Efectivamente podemos estar confundidos. Creer que son las riquezas o el prestigio social o la satisfacción de nuestro deseo…el camino más corto y más recto para llegar a ser felices. Y, es posible, que no lo sea. Pero si se diera el caso de que supiéramos con toda evidencia cuales son los caminos adecuados para llevar una “vida feliz”, entonces nuestra voluntad se dispondría a ello irremediablemente. Esta es la visión intelectualista de Aristóteles.
Viene este pensamiento al caso de los continuos requerimientos que nos bombardean cotidianamente en el sentido de no descuidar nuestra propia felicidad. “Procura tu felicidad antes que nada”, o, incluso, “no te olvides de ser feliz”, como si tan faltos de memoria estuviésemos. Cansa ya tanto consejo tonto y chocante.
La experiencia personal y biográfica de muchos es la de haberse empeñado en conseguir su propia felicidad y haber acertado poco. Delimitar este territorio no es fácil. Por eso, en muchas ocasiones, nos confundimos. Y creemos ver oro cuando es oropel. Generalmente, hacemos mejor una definición negativa que positiva: sabemos con mayor claridad en qué no consiste; y aún esto, después de numerosos ensayos de acierto y error. Por eso se entienden las grandes conversiones de los santos, Agustín de Hipona, Pablo de Tarso…y tantos otros que llevaron durante mucho tiempo una vida equivocada, como así lo confesaron posteriormente. Pero a santa Mónica no se le ocurría, que sepamos, que le dijese a Agustín: “Y, por cierto, hijo mío, no te olvides hoy de ser feliz”. Era santa pero no tonta.

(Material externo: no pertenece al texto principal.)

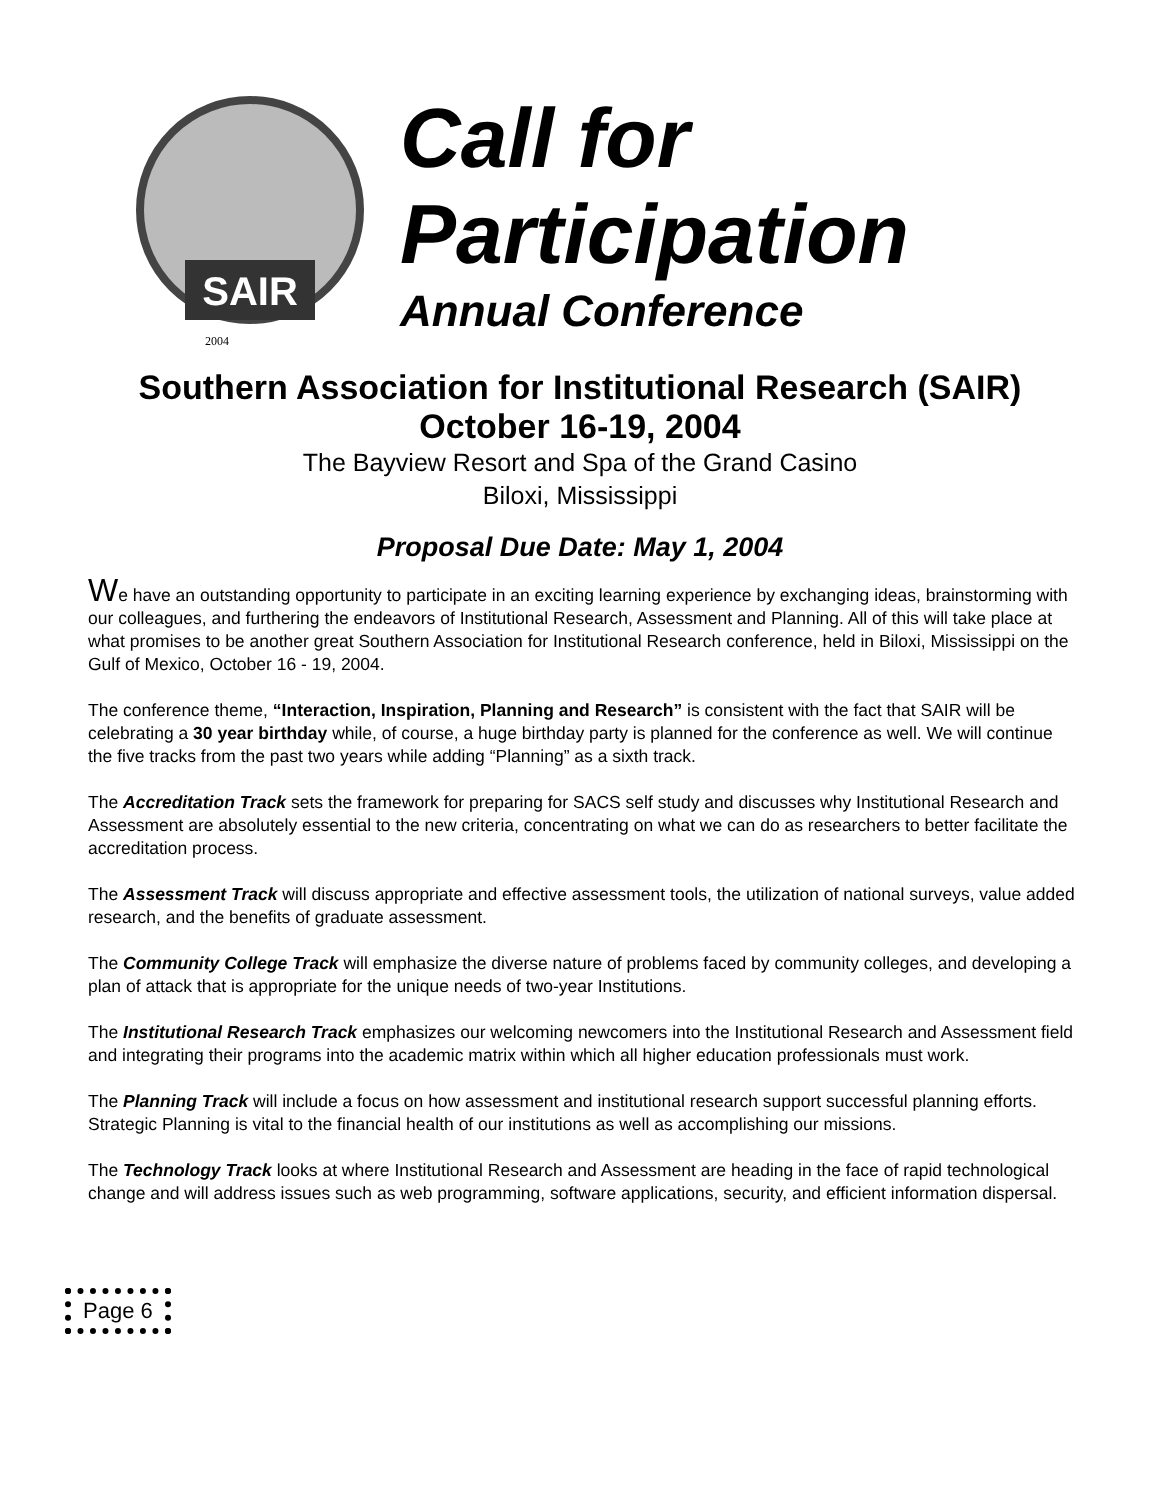SAIR
2004
Call for
Participation
Annual Conference
Southern Association for Institutional Research (SAIR)
October 16-19, 2004
The Bayview Resort and Spa of the Grand Casino
Biloxi, Mississippi
Proposal Due Date: May 1, 2004
We have an outstanding opportunity to participate in an exciting learning experience by exchanging ideas, brainstorming with our colleagues, and furthering the endeavors of Institutional Research, Assessment and Planning. All of this will take place at what promises to be another great Southern Association for Institutional Research conference, held in Biloxi, Mississippi on the Gulf of Mexico, October 16 - 19, 2004.
The conference theme, “Interaction, Inspiration, Planning and Research” is consistent with the fact that SAIR will be celebrating a 30 year birthday while, of course, a huge birthday party is planned for the conference as well. We will continue the five tracks from the past two years while adding “Planning” as a sixth track.
The Accreditation Track sets the framework for preparing for SACS self study and discusses why Institutional Research and Assessment are absolutely essential to the new criteria, concentrating on what we can do as researchers to better facilitate the accreditation process.
The Assessment Track will discuss appropriate and effective assessment tools, the utilization of national surveys, value added research, and the benefits of graduate assessment.
The Community College Track will emphasize the diverse nature of problems faced by community colleges, and developing a plan of attack that is appropriate for the unique needs of two-year Institutions.
The Institutional Research Track emphasizes our welcoming newcomers into the Institutional Research and Assessment field and integrating their programs into the academic matrix within which all higher education professionals must work.
The Planning Track will include a focus on how assessment and institutional research support successful planning efforts. Strategic Planning is vital to the financial health of our institutions as well as accomplishing our missions.
The Technology Track looks at where Institutional Research and Assessment are heading in the face of rapid technological change and will address issues such as web programming, software applications, security, and efficient information dispersal.
Page 6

¿Quiere usted ser feliz? Pues no se ocupe de ella. Hay actividades más eficaces para conseguirla si nos las permiten nuestro trabajo, nuestras obligaciones y nuestros pesares
Cuentan que Max Scheler, el creador de la filosofía de los valores, olvidaba los manuscritos de su Ética en los burdeles que frecuentaba. Lo que nos remite a la célebre sentencia latina, que yo creo tan ajustada a nuestra naturaleza -y que he traído a colación tantas veces- en oposición a la creencia aristotélica: “video meliora proboque deteriora sequor”, conozco lo que es mejor sin embargo sigo lo peor. Como si hubiese un divorcio ontológico entre nuestro entendimiento y nuestra voluntad. Toda la literatura psicológica sobre las adicciones corrobora esto anterior. El adicto no es que no vea las consecuencias de su adicción pero es incapaz de dirigir su vida en un sentido contrario. Y, en muchas ocasiones, la vive como un alivio momentáneo menos malo que el infierno terrible del que desearía salir. Desear no es lo mismo que querer.
Como la voluntad es infinita y el deseo indefinido (cualquier cosa puede ser objeto de mi deseo), tratando de colmarlos enciendo, paradójicamente, una llama inagotable. Schopenauer lo soluciona sujetando el deseo a regiones muy modestas, cosa que ya sabían los estoicos y, mucho antes, los budistas. No pedir peras del olmo, es decir, valorar las cosas en su justa medida sin esperar grandes recompensas es una actitud prudente porque el buen humor, la tranquilidad, la paciencia, la amistad y una cierta resignación vital, aunque son virtudes menores, son las más útiles para conseguir el contento propio, lejos de grandes toboganes emocionales.
Hay palabras que el tiempo las corrompe irremediablemente. Sabemos que “felicidad” es una de ellas. En este caso, se ha corrompido por exceso, por abuso, por el manoseo que no merece ninguna palabra y, mucho menos, las sagradas.
Vamos a pensar seriamente en la felicidad. Comencemos por no usar esta palabra tan escurridiza. Y, desde luego, no usarla en vano. ¿Quiere usted ser feliz? Pues no se ocupe de ella. Hay actividades más eficaces para conseguirla si nos las permiten nuestro trabajo, nuestras obligaciones y nuestros pesares: leer, vagar mirando, escuchar buena música, charlar con los amigos, hacer deporte, regar las macetas y disfrutar un buen vino. Si además necesitas tener una buena opinión de ti mismo, hazte voluntario de una ONG y así podrás creer que eres una buena persona, aunque para serlo no sea imprescindible y, probablemente, tampoco suficiente.
Si quiere ser realmente feliz, no se tenga tan en cuenta.